In primitively eusocial bees (where castes are morphologically similar and colonies usually small and short-lived), queens frequently nudge their nest mates and then burrow back down into the nest.[79] This behavior draws workers into the lower part of the nest where they may respond to stimuli for cell construction and maintenance.[79] Being nudged by the queen may play a role in inhibiting ovarian development and this form of queen control is supplemented by oophagy of worker laid eggs.[79] Furthermore, temporally discrete production of workers and gynes (actual or potential queens) can cause size dimorphisms between different castes as size is strongly influenced by the season during which the individual is reared.
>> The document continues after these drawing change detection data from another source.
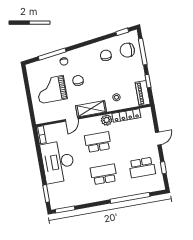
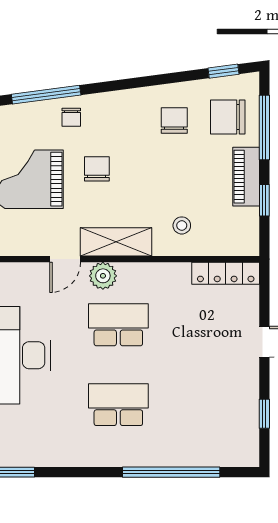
piano: (143, 93) -> (246, 177), moved
locker: (126, 116) -> (226, 273), moved
plant: (107, 120) -> (103, 276), moved
school desk: (142, 168) -> (213, 405), removed

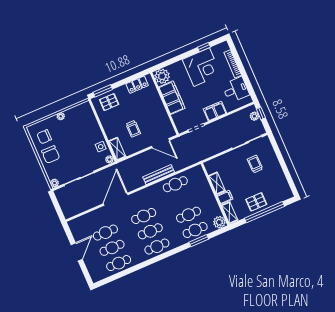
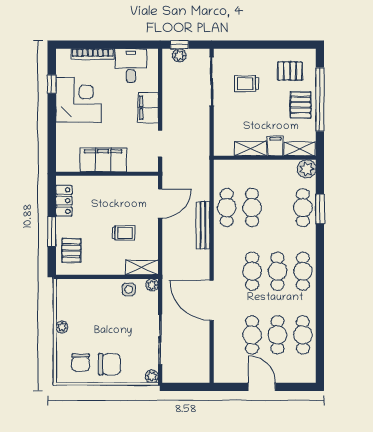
plant: (162, 76) -> (67, 160), removed
window: (103, 91) -> (52, 232), moved
pallet: (274, 187) -> (290, 71), added
cafe table: (189, 215) -> (252, 208), moved

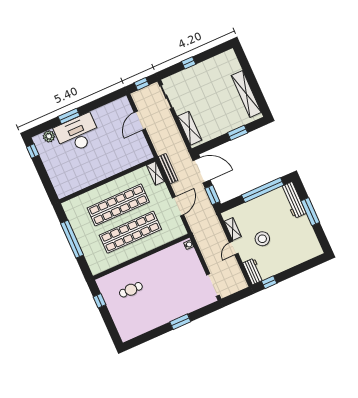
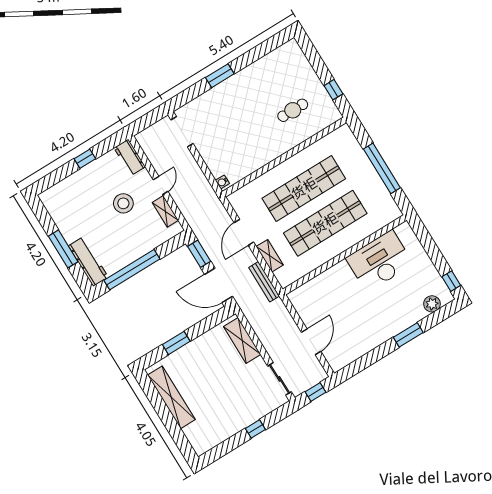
desk: (77, 134) -> (380, 261), moved, turned 180
shelving: (156, 173) -> (270, 256), moved
window: (269, 282) -> (85, 159), moved

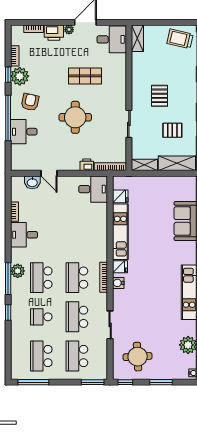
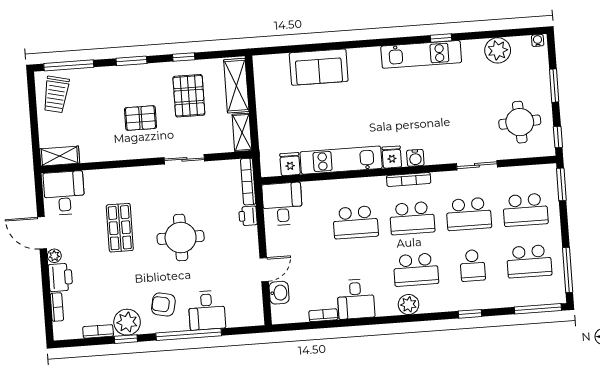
pallet: (172, 130) -> (189, 96), width x1.50, depth x1.42
school desk: (77, 238) -> (356, 222), added
window: (8, 279) -> (538, 309), moved

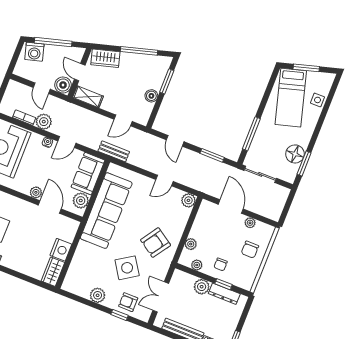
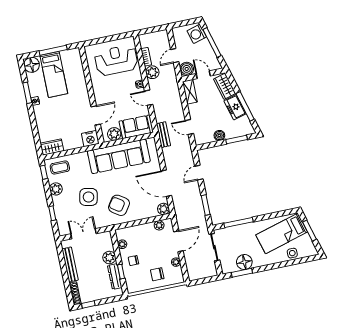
freezer: (133, 62) -> (235, 107), added
door: (80, 72) -> (203, 75), hinge flipped
door: (165, 181) -> (166, 183), width x1.87
plant: (36, 192) -> (99, 99), removed
plant: (191, 244) -> (159, 225), moved
nightstand: (61, 250) -> (90, 139), moved
side table: (127, 268) -> (88, 197), turned 45
coffee table: (79, 277) -> (60, 168), added
window: (73, 296) -> (44, 172), added
armchair: (128, 302) -> (65, 213), removed

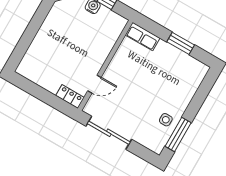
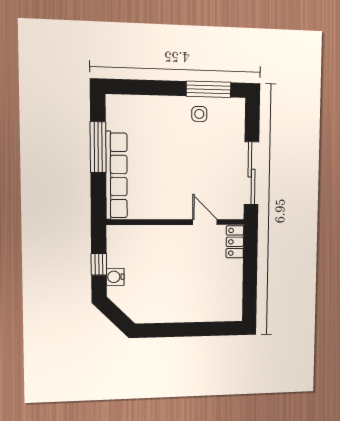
row of seats: (143, 36) -> (116, 176), width x2.02
window: (181, 43) -> (98, 147), width x1.44

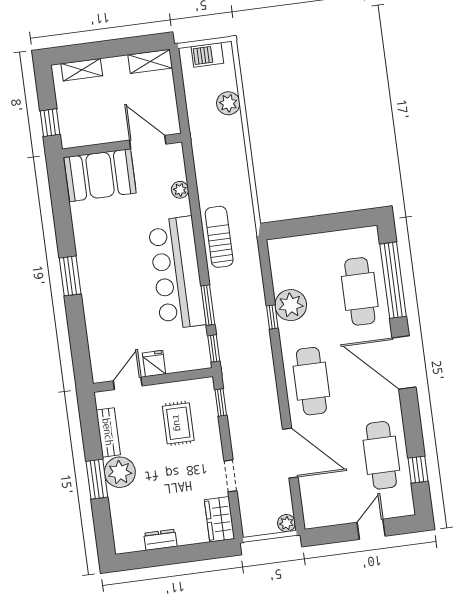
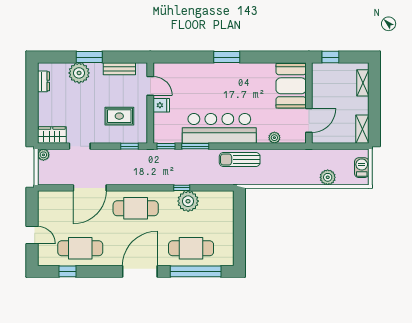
sun lounger: (219, 237) -> (240, 159), turned 180
plant: (120, 472) -> (79, 73), moved
plant: (286, 523) -> (43, 155), moved
dresser: (160, 540) -> (43, 81), moved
In many wasp species worker caste determination is characterized by a temporal pattern in which workers precede non-workers of the same generation.[84] In some cases, for example in the bumble bee, queen control weakens late in the season and the ovaries of workers develop to an increasing extent.[79] The queen attempts to maintain her dominance by aggressive behavior and by eating worker laid eggs; her aggression is often directed towards the worker with the greatest ovarian development.[79]

In highly eusocial wasps (where castes are morphologically dissimilar), both the quantity and quality of food seem to be important for caste differentiation.[79] Recent studies in wasps suggest that differential larval nourishment may be the environmental trigger for larval divergence into one of two developmental classes destined to become either a worker or a gyne.[84] All honey bee larvae are initially fed with royal jelly, which is secreted by workers, but normally they are switched over to a diet of pollen and honey as they mature; if their diet is exclusively royal jelly, however, they grow larger than normal and differentiate into queens. This jelly seems to contain a specific protein, designated as royalactin, which increases body size, promotes ovary development, and shortens the developmental time period.[85] Furthermore, the differential expression in Polistes of larval genes and proteins (also differentially expressed during queen versus caste development in honey bees) indicate that regulatory mechanisms may occur very early in development.[84]